[Start of section]

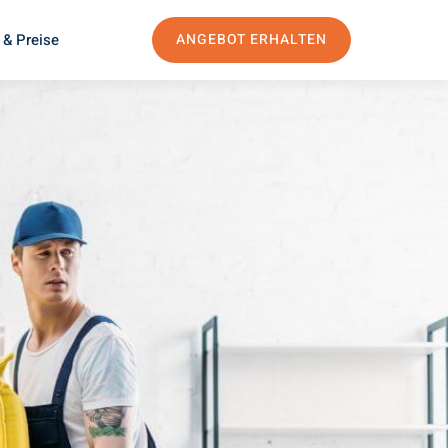
 & Preise
ANGEBOT ERHALTEN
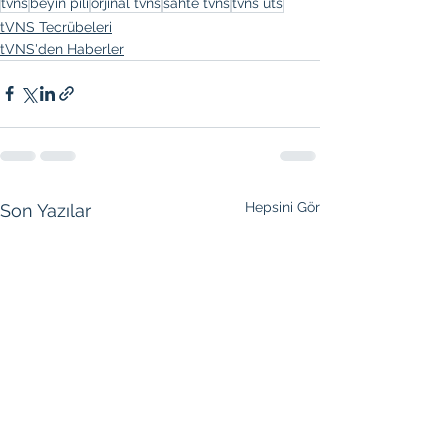
tvns
beyin pili
orjinal tvns
sahte tvns
tvns üts
tVNS Tecrübeleri
tVNS'den Haberler
Hepsini Gör
Son Yazılar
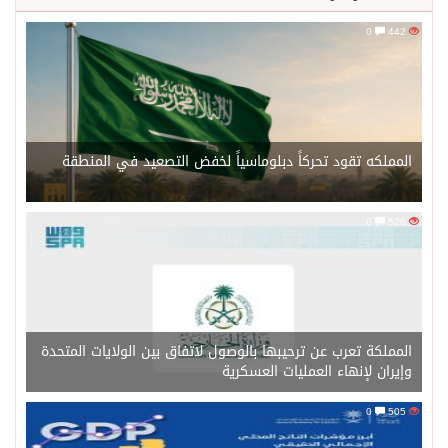
0
442
المملكه تقود تحركاً دبلوماسياً لخفض التصعيد في المنطقة
0
526
المملكة تعرب عن ترحيبها بالوصول لاتفاق بين الولايات المتحدة
وإيران لإنهاء العمليات العسكرية
0
505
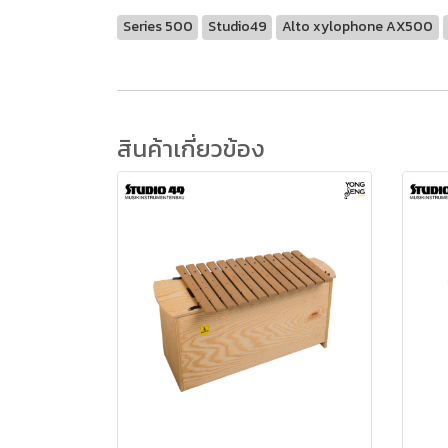
Series 500
Studio49
Alto xylophone AX500
สินค้าเกี่ยวข้อง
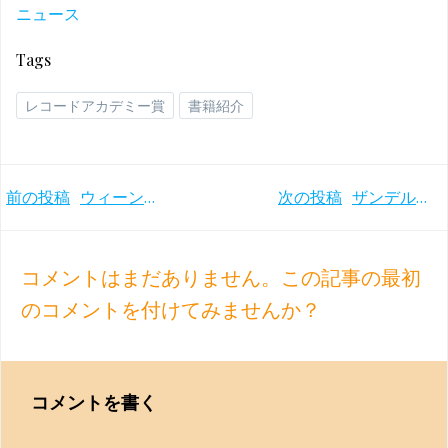
ニュース
Tags
レコードアカデミー賞
書籍紹介
Post
Post
前の投稿
ウィーンフィル初の一人の指揮者によるブルックナー交響曲全集＆ティーレマン (2019ｰ22年)
次の投稿
ザンデルリングのショスタコーヴィチ交響曲選集 ベルリン響(1976ｰ83年)
navigation
navigation
コメントはまだありません。この記事の最初
のコメントを付けてみませんか？
コメントを書く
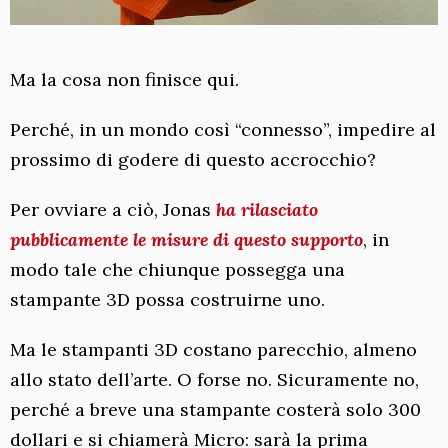
Ma la cosa non finisce qui.
Perché, in un mondo così “connesso”, impedire al
prossimo di godere di questo accrocchio?
Per ovviare a ciò, Jonas
ha rilasciato
pubblicamente le misure di questo supporto
, in
modo tale che chiunque possegga una
stampante 3D possa costruirne uno.
Ma le stampanti 3D costano parecchio, almeno
allo stato dell’arte. O forse no. Sicuramente no,
perché a breve una stampante costerà solo 300
dollari e si chiamerà Micro: sarà la prima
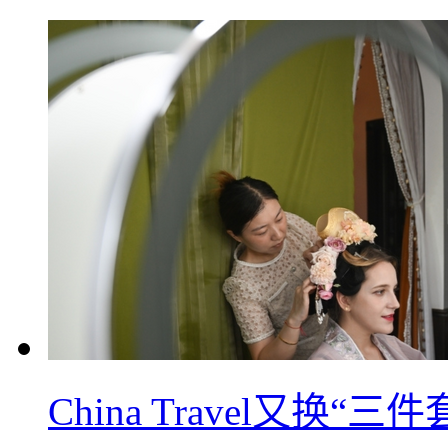
China Travel又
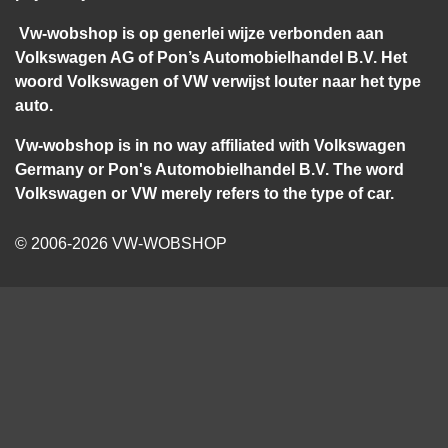
Vw-wobshop is op generlei wijze verbonden aan
Volkswagen AG of Pon’s Automobielhandel B.V. Het
woord Volkswagen of VW verwijst louter naar het type
auto.
Vw-wobshop is in no way affiliated with Volkswagen
Germany or Pon's Automobielhandel B.V. The word
Volkswagen or VW merely refers to the type of car.
© 2006-2026 VW-WOBSHOP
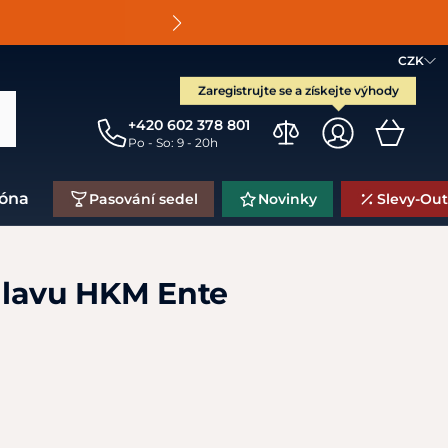
O
CZK
Zaregistrujte se a získejte výhody
+420 602 378 801
Po - So: 9 - 20h
zóna
Pasování sedel
Novinky
Slevy-Out
hlavu HKM Ente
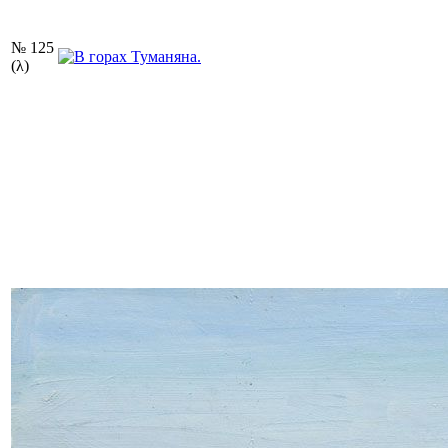
№ 125
(λ)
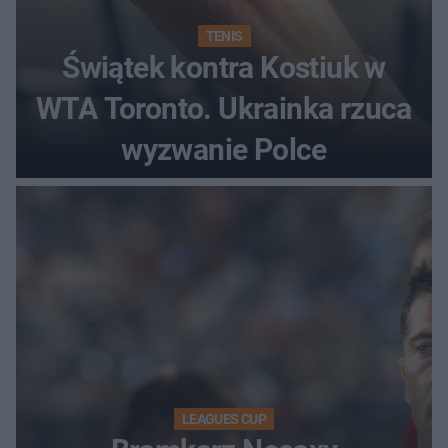
TENIS
Świątek kontra Kostiuk w
WTA Toronto. Ukrainka rzuca
wyzwanie Polce
LEAGUES CUP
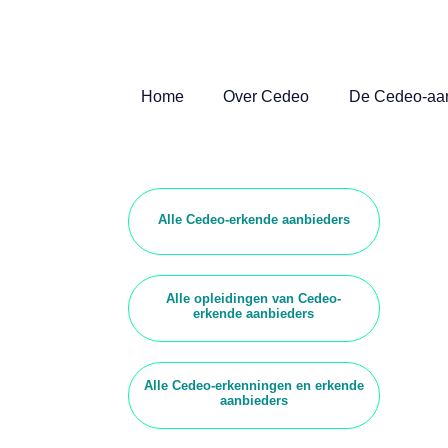
Home
Over Cedeo
De Cedeo-aa
Alle Cedeo-erkende aanbieders
Alle opleidingen van Cedeo-
erkende aanbieders
Alle Cedeo-erkenningen en erkende
aanbieders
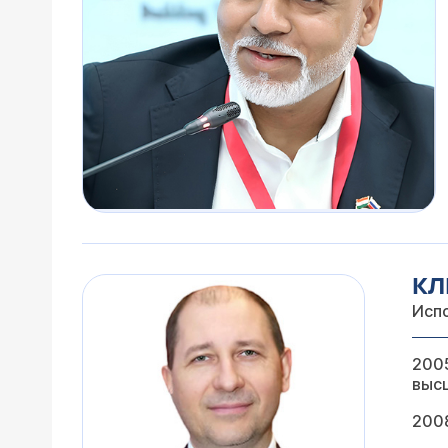
КЛ
Исп
2005
выс
200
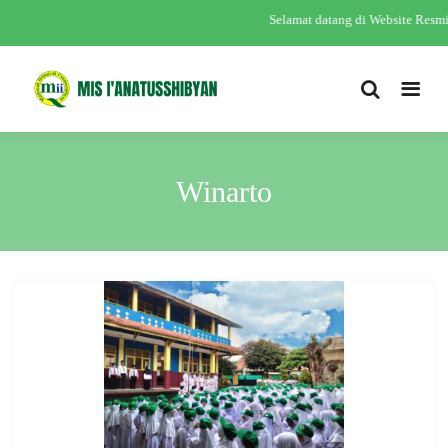
Selamat datang di Website Res
Winarto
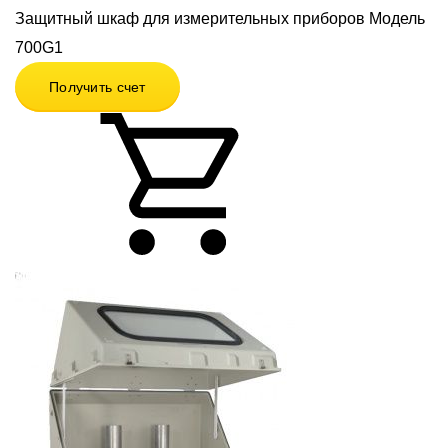
Защитный шкаф для измерительных приборов Модель
700G1
Получить счет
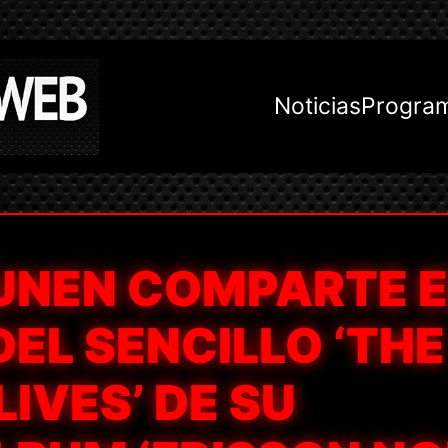
Noticias
Progra
UNEN COMPARTE E
DEL SENCILLO ‘THE
IVES’ DE SU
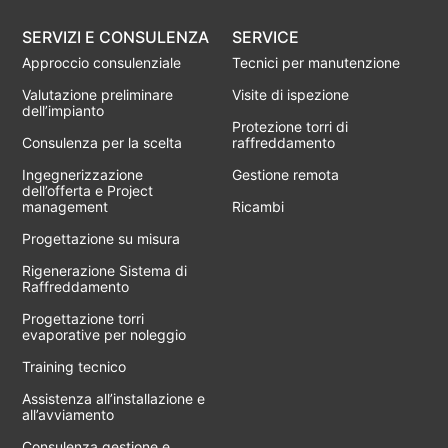
SERVIZI E CONSULENZA
SERVICE
Approccio consulenziale
Tecnici per manutenzione
Valutazione preliminare
Visite di ispezione
dell’impianto
Protezione torri di
Consulenza per la scelta
raffreddamento
Ingegnerizzazione
Gestione remota
dell’offerta e Project
management
Ricambi
Progettazione su misura
Rigenerazione Sistema di
Raffreddamento
Progettazione torri
evaporative per noleggio
Training tecnico
Assistenza all’installazione e
all’avviamento
Consulenza gestione e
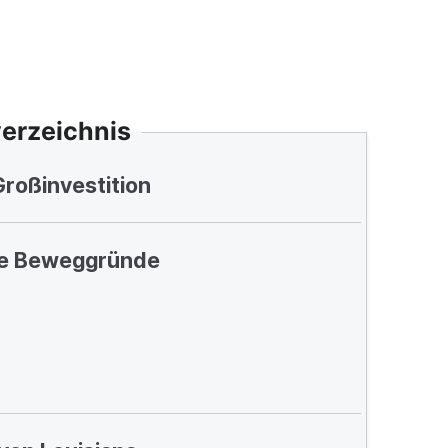
verzeichnis
Großinvestition
he Beweggründe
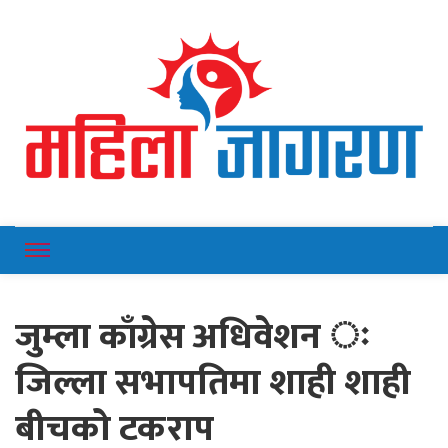
Online News Portal
Mahilajagaran
जुम्ला काँग्रेस अधिवेशन ः
जिल्ला सभापतिमा शाही शाही
बीचको टकराप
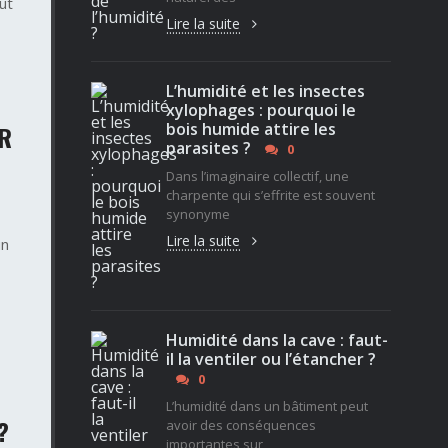
ut
Lire la suite
L’humidité et les insectes
xylophages : pourquoi le
bois humide attire les
ER
parasites ?
0
Dans l’imaginaire collectif, une
charpente qui s’effrite est souvent
synonyme
Lire la suite
un
Humidité dans la cave : faut-
il la ventiler ou l’étancher ?
0
L’humidité dans un bâtiment peut
?
avoir des conséquences
importantes sur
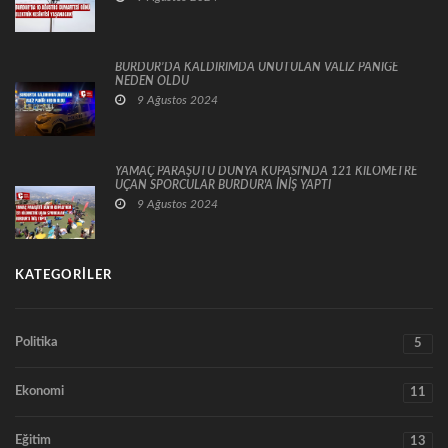
BURDUR’DA KALDIRIMDA UNUTULAN VALİZ PANİĞE
NEDEN OLDU
9 Ağustos 2024
YAMAÇ PARAŞÜTÜ DÜNYA KUPASI'NDA 121 KİLOMETRE
UÇAN SPORCULAR BURDUR'A İNİŞ YAPTI
9 Ağustos 2024
KATEGORILER
Politika
5
Ekonomi
11
Eğitim
13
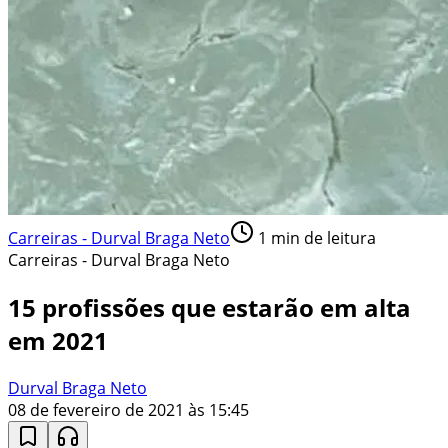
Carreiras - Durval Braga Neto
1
min de leitura
Carreiras - Durval Braga Neto
15 profissões que estarão em alta
em 2021
Durval Braga Neto
08 de fevereiro de 2021 às 15:45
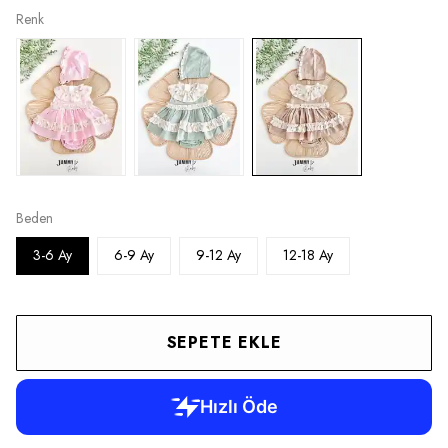
Renk
Beden
3-6 Ay
6-9 Ay
9-12 Ay
12-18 Ay
SEPETE EKLE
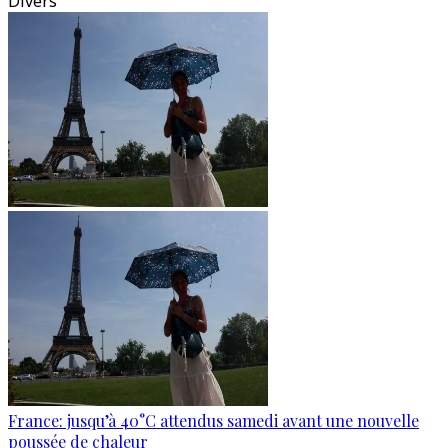
Divers
France: jusqu’à 40°C attendus samedi avant une nouvelle
poussée de chaleur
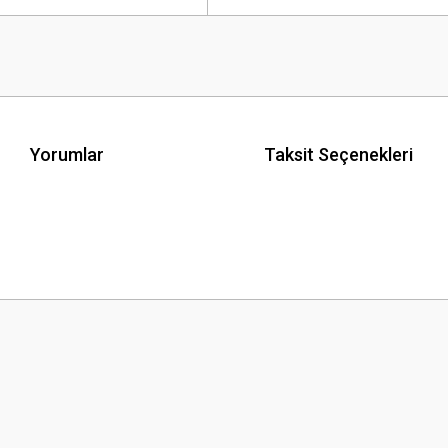
Yorumlar
Taksit Seçenekleri
 yetersiz gördüğünüz noktaları öneri formunu kullanarak tarafımıza iletebilirsini
Bu ürüne ilk yorumu siz yapın!
Yorum Yaz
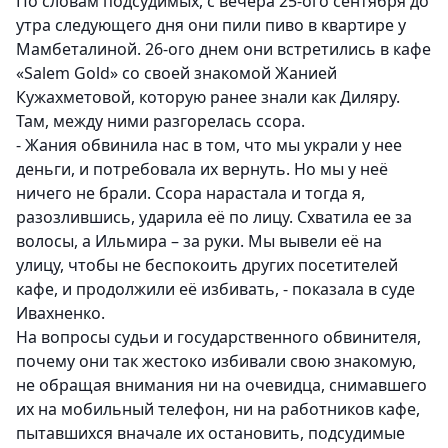
По словам подсудимых, с вечера 25-ого сентября до
утра следующего дня они пили пиво в квартире у
Мамбеталиной. 26-ого днем они встретились в кафе
«Salem Gold» со своей знакомой Жанией
Кужахметовой, которую ранее знали как Диляру.
Там, между ними разгорелась ссора.
- Жания обвинила нас в том, что мы украли у нее
деньги, и потребовала их вернуть. Но мы у неё
ничего не брали. Ссора нарастала и тогда я,
разозлившись, ударила её по лицу. Схватила ее за
волосы, а Ильмира – за руки. Мы вывели её на
улицу, чтобы не беспокоить других посетителей
кафе, и продолжили её избивать, - показала в суде
Ивахненко.
На вопросы судьи и государственного обвинителя,
почему они так жестоко избивали свою знакомую,
не обращая внимания ни на очевидца, снимавшего
их на мобильный телефон, ни на работников кафе,
пытавшихся вначале их остановить, подсудимые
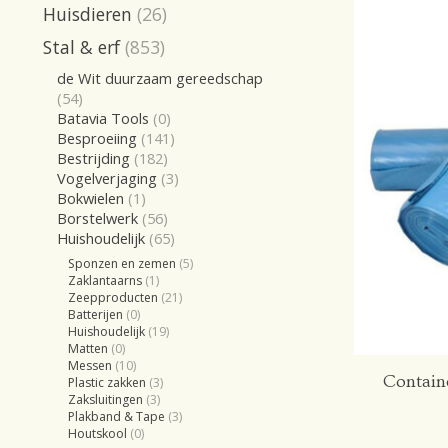
Huisdieren
(26)
Stal & erf
(853)
de Wit duurzaam gereedschap
(54)
Batavia Tools
(0)
Besproeiing
(141)
Bestrijding
(182)
Vogelverjaging
(3)
Bokwielen
(1)
Borstelwerk
(56)
Huishoudelijk
(65)
Sponzen en zemen
(5)
Zaklantaarns
(1)
Zeepproducten
(21)
Batterijen
(0)
Huishoudelijk
(19)
Matten
(0)
Messen
(10)
Contain
Plastic zakken
(3)
Zaksluitingen
(3)
Plakband & Tape
(3)
Houtskool
(0)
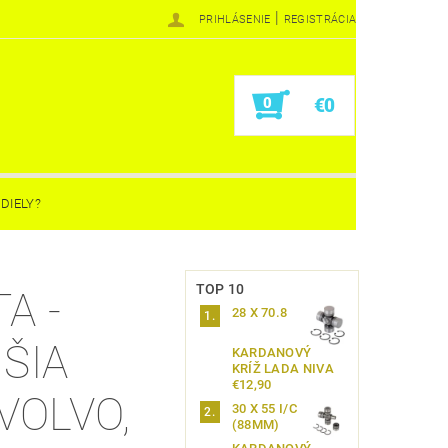
|
PRIHLÁSENIE
REGISTRÁCIA
0
€0
DIELY?
TOP 10
A -
28 X 70.8
ŠIA
KARDANOVÝ
KRÍŽ LADA NIVA
€12,90
VOLVO,
30 X 55 I/C
(88MM)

[End of section]

= TASK REQUIREMENTS =
Can you put every one of the lines above into a numbered list, leaving out the blank ones and the pictures?

= TASK RESPONSE =
1.  & Preise
2. ANGEBOT ERHALTEN
3. tvns
4. beyin pili
5. orjinal tvns
6. sahte tvns
7. tvns üts
8. tVNS Tecrübeleri
9. tVNS'den Haberler
10. Hepsini Gör
11. Son Yazılar
12. 0
13. 442
14. المملكه تقود تحركاً دبلوماسياً لخفض التصعيد في المنطقة
15. 0
16. 526
17. المملكة تعرب عن ترحيبها بالوصول لاتفاق بين الولايات المتحدة
18. وإيران لإنهاء العمليات العسكرية
19. 0
20. 505
21. Series 500
22. Studio49
23. Alto xylophone AX500
24. สินค้าเกี่ยวข้อง
25. ニュース
26. Tags
27. レコードアカデミー賞
28. 書籍紹介
29. Post
30. Post
31. 前の投稿
32. ウィーンフィル初の一人の指揮者によるブルックナー交響曲全集＆ティーレマン (2019ｰ22年)
33. 次の投稿
34. ザンデルリングのショスタコーヴィチ交響曲選集 ベルリン響(1976ｰ83年)
35. navigation
36. navigation
37. コメントはまだありません。この記事の最初
38. のコメントを付けてみませんか？
39. コメントを書く
40. Ma la cosa non finisce qui.
41. Perché, in un mondo così “connesso”, impedire al
42. prossimo di godere di questo accrocchio?
43. Per ovviare a ciò, Jonas
44. ha rilasciato
45. pubblicamente le misure di questo supporto
46. , in
47. modo tale che chiunque possegga una
48. stampante 3D possa costruirne uno.
49. Ma le stampanti 3D costano parecchio, almeno
50. allo stato dell’arte. O forse no. Sicuramente no,
51. perché a breve una stampante costerà solo 300
52. dollari e si chiamerà Micro: sarà la prima
53. China Travel又
54. Vw-wobshop is op generlei wijze verbonden aan
55. Volkswagen AG of Pon’s Automobielhandel B.V. Het
56. woord Volkswagen of VW verwijst louter naar het type
57. auto.
58. Vw-wobshop is in no way affiliated with Volkswagen
59. Germany or Pon's Automobielhandel B.V. The word
60. Volkswagen or VW merely refers to the type of car.
61. © 2006-2026 VW-WOBSHOP
62. O
63. CZK
64. Zaregistrujte se a získejte výhody
65. +420 602 378 801
66. Po - So: 9 - 20h
67. zóna
68. Pasování sedel
69. Novinky
70. Slevy-Out
71. hlavu HKM Ente
72. № 125
73. (λ)
74. TENIS
75. Świątek kontra Kostiuk w
76. WTA Toronto. Ukrainka rzuca
77. wyzwanie Polce
78. LEAGUES CUP
79. Home
80. Over Cedeo
81. De Cedeo-aa
82. Alle Cedeo-erkende aanbieders
83. Alle opleidingen van Cedeo-
84. erkende aanbieders
85. Alle Cedeo-erkenningen en erkende
86. aanbieders
87. КЛ
88. Исп
89. 2005
90. выс
91. 200
92. Selamat datang di Website Res
93. Winarto
94. Защитный шкаф для измерительных приборов Модель
95. 700G1
96. Получить счет
97. Noticias
98. Progra
99. UNEN COMPARTE E
100. DEL SENCILLO ‘THE
101. IVES’ DE SU
102. SERVIZI E CONSULENZA
103. SERVICE
104. Approccio consulenziale
105. Tecnici per manutenzione
106. Valutazione preliminare
107. Visite di ispezione
108. dell’impianto
109. Protezione torri di
110. Consulenza per la scelta
111. raffreddamento
112. Ingegnerizzazione
113. Gestione remota
114. dell’offerta e Project
115. management
116. Ricambi
117. Progettazione su misura
118. Rigenerazione Sistema di
119. Raffreddamento
120. Progettazione torri
121. evaporative per noleggio
122. Training tecnico
123. Assistenza all’installazione e
124. all’avviamento
125. Consulenza gestione e
126. verzeichnis
127. Großinvestition
128. he Beweggründe
129. Online News Portal
130. Mahilajagaran
131. जुम्ला काँग्रेस अधिवेशन ः
132. जिल्ला सभापतिमा शाही शाही
133. बीचको टकराप
134. ut
135. Lire la suite
136. L’humidité et les insectes
137. xylophages : pourquoi le
138. bois humide attire les
139. ER
140. parasites ?
141. 0
142. Dans l’imaginaire collectif, une
143. charpente qui s’effrite est souvent
144. synonyme
145. Lire la suite
146. un
147. Humidité dans la cave : faut-
148. il la ventiler ou l’étancher ?
149. 0
150. L’humidité dans un bâtiment peut
151. ?
152. avoir des conséquences
153. importantes sur
154. BURDUR’DA KALDIRIMDA UNUTULAN VALİZ PANİĞE
155. NEDEN OLDU
156. 9 Ağustos 2024
157. YAMAÇ PARAŞÜTÜ DÜNYA KUPASI'NDA 121 KİLOMETRE
158. UÇAN SPORCULAR BURDUR'A İNİŞ YAPTI
159. 9 Ağustos 2024
160. KATEGORILER
161. Politika
162. 5
163. Ekonomi
164. 11
165. Eğitim
166. 13
167. Carreiras - Durval Braga Neto
168. 1
169. min de leitura
170. Carreiras - Durval Braga Neto
171. 15 profissões que estarão em alta
172. em 2021
173. Durval Braga Neto
174. 08 de fevereiro de 2021 às 15:45
175. Renk
176. Beden
177. 3-6 Ay
178. 6-9 Ay
179. 9-12 Ay
180. 12-18 Ay
181. SEPETE EKLE
182. Divers
183. France: jusqu’à 40°C attendus samedi avant une nouvelle
184. poussée de chaleur
185. Yorumlar
186. Taksit Seçenekleri
187.  yetersiz gördüğünüz noktaları öneri formunu kullanarak tarafımıza iletebilirsini
188. Bu ürüne ilk yorumu siz yapın!
189. Yorum Yaz
190. По словам подсудимых, с вечера 25-ого сентября до
191. утра следующего дня они пили пиво в квартире у
192. Мамбеталиной. 26-ого днем они встретились в кафе
193. «Salem Gold» со своей знакомой Жанией
194. Кужахметовой, которую ранее знали как Диляру.
195. Там, между ними разгорелась ссора.
196. - Жания обвинила нас в том, что мы украли у нее
197. деньги, и потребовала их вернуть. Но мы у неё
198. ничего не брали. Ссора нарастала и тогда я,
199. разозлившись, ударила её по лицу. Схватила ее за
200. волосы, а Ильмира – за руки. Мы вывели её на
201. улицу, чтобы не беспокоить других посетителей
202. кафе, и продолжили её избивать, - показала в суде
203. Ивахненко.
204. На вопросы судьи и государственного обвинителя,
205. почему они так жестоко избивали свою знакомую,
206. не обращая внимания ни на очевидца, снимавшего
207. их на мобильный телефон, ни на работников кафе,
208. пытавшихся вначале их остановить, подсудимые
209. Huisdieren
210. (26)
211. Stal & erf
212. (853)
213. de Wit duurzaam gereedschap
214. (54)
215. Batavia Tools
216. (0)
217. Besproeiing
218. (141)
219. Bestrijding
220. (182)
221. Vogelverjaging
222. (3)
223. Bokwielen
224. (1)
225. Borstelwerk
226. (56)
227. Huishoudelijk
228. (65)
229. Sponzen en zemen
230. (5)
231. Zaklantaarns
232. (1)
233. Zeepproducten
234. (21)
235. Batterijen
236. (0)
237. Huishoudelijk
238. (19)
239. Matten
240. (0)
241. Messen
242. (10)
243. Contain
244. Plastic zakken
245. (3)
246. Zaksluitingen
247. (3)
248. Plakband & Tape
249. (3)
250. Houtskool
251. (0)
252. |
253. PRIHLÁSENIE
254. REGISTRÁCIA
255. 0
256. €0
257. DIELY?
258. TOP 10
259. A -
260. 28 X 70.8
261. ŠIA
262. KARDANOVÝ
263. KRÍŽ LADA NIVA
264. €12,90
265. VOLVO,
266. 30 X 55 I/C
267. (88MM)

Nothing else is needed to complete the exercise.